Developing a marketing training plan

Multiple marketing folders with 'TRAINING PLAN' written on a yellow folder

A marketing training plan sets out what your marketing training needs are and how you will meet them. The plan helps you make the best use of your marketing training budget, giving employees the marketing knowledge and skills they need to boost business performance. John Meikle explains

Your marketing training needs

You should start your marketing training plan by assessing your training needs. Typically, these include areas where your marketing is underperforming - for example, if levels of customer retention are falling or if an individual salesperson is consistently underachieving. They may also include areas of opportunity or change - for example, if you are looking to break into new markets or need to ensure sales personnel are up to date with new regulations.

A training needs analysis like this will help identify areas where improved marketing skills or knowledge could benefit your business. Assessing employees' current level of marketing ability allows you to identify the training gap to be filled.

At the same time, consider whether alternatives to training - such as recruiting more experienced marketers, or using consultants - could be a better option.

Marketing training and business objectives

Your aim should be to identify marketing training that will help you achieve business objectives. With a limited marketing budget, you want to prioritise training that delivers the biggest improvements. Selling skills are often a key focus, but training that boosts efficiency (for example, by improving employees' IT skills) or strengthens the management of marketing and sales teams can also have a major impact.
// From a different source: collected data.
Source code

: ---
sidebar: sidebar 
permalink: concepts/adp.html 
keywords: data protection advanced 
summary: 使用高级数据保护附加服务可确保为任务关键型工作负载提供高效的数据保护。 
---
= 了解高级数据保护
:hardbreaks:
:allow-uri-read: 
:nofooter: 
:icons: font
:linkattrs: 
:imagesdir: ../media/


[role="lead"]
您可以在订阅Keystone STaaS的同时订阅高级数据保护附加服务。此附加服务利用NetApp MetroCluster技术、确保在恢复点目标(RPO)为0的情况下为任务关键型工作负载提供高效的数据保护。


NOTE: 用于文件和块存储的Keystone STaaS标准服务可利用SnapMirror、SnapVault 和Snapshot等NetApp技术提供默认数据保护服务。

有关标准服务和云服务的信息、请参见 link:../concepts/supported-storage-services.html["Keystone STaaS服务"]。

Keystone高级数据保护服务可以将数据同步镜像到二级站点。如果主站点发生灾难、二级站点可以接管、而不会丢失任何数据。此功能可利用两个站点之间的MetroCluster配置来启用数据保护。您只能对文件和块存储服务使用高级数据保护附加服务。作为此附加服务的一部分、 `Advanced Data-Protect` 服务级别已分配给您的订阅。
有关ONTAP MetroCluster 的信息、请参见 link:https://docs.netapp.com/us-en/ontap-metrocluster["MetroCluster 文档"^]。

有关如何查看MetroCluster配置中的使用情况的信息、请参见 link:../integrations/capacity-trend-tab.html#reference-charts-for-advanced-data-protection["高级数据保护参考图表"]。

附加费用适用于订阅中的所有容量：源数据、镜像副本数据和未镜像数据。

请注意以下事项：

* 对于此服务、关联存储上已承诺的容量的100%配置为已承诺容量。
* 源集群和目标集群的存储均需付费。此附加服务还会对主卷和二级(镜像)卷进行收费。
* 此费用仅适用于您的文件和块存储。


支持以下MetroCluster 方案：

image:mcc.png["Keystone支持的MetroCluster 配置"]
Training and development that supports long-term improvements (for example, by improving your ability to identify promising market opportunities) might ultimately deliver the biggest benefits.

Training objectives and plans should work towards clear business outcomes. Ideally, these will include specific, measurable results or performance standards. For example, training in negotiation skills might aim to improve employees' ability to close deals without making excessive price concessions, whilst the overall business objective might be to boost margins to a specified level.
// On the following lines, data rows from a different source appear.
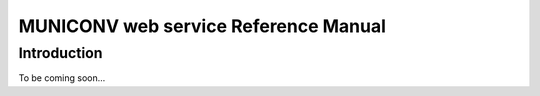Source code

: MUNICONV web service Reference Manual
============================================

Introduction
------------
To be coming soon...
The value of the desired business outcomes can be compared to the costs of training. Although training can have a role to play in motivating and retaining employees, this alone is not usually enough to justify the costs.

Effective marketing training

Your marketing training plan should build on your training objectives by identifying the most appropriate forms of training. As well as on-the-job training, these might include training workshops, seminars or distance learning. Coaching and mentoring can also help, particularly for employees in management roles.

Involving employees in agreeing their own training needs and deciding between different training options can significantly improve training effectiveness. Employees who buy into the value of the training - for themselves and for the business - are likely to show greater performance improvements.

The training plan should also set out when and how marketing training will be evaluated, based on the original training objectives. Training evaluation allows you to assess how effective different training activities have been. Evaluation also starts the process of identifying further opportunities for improvement and future training needs.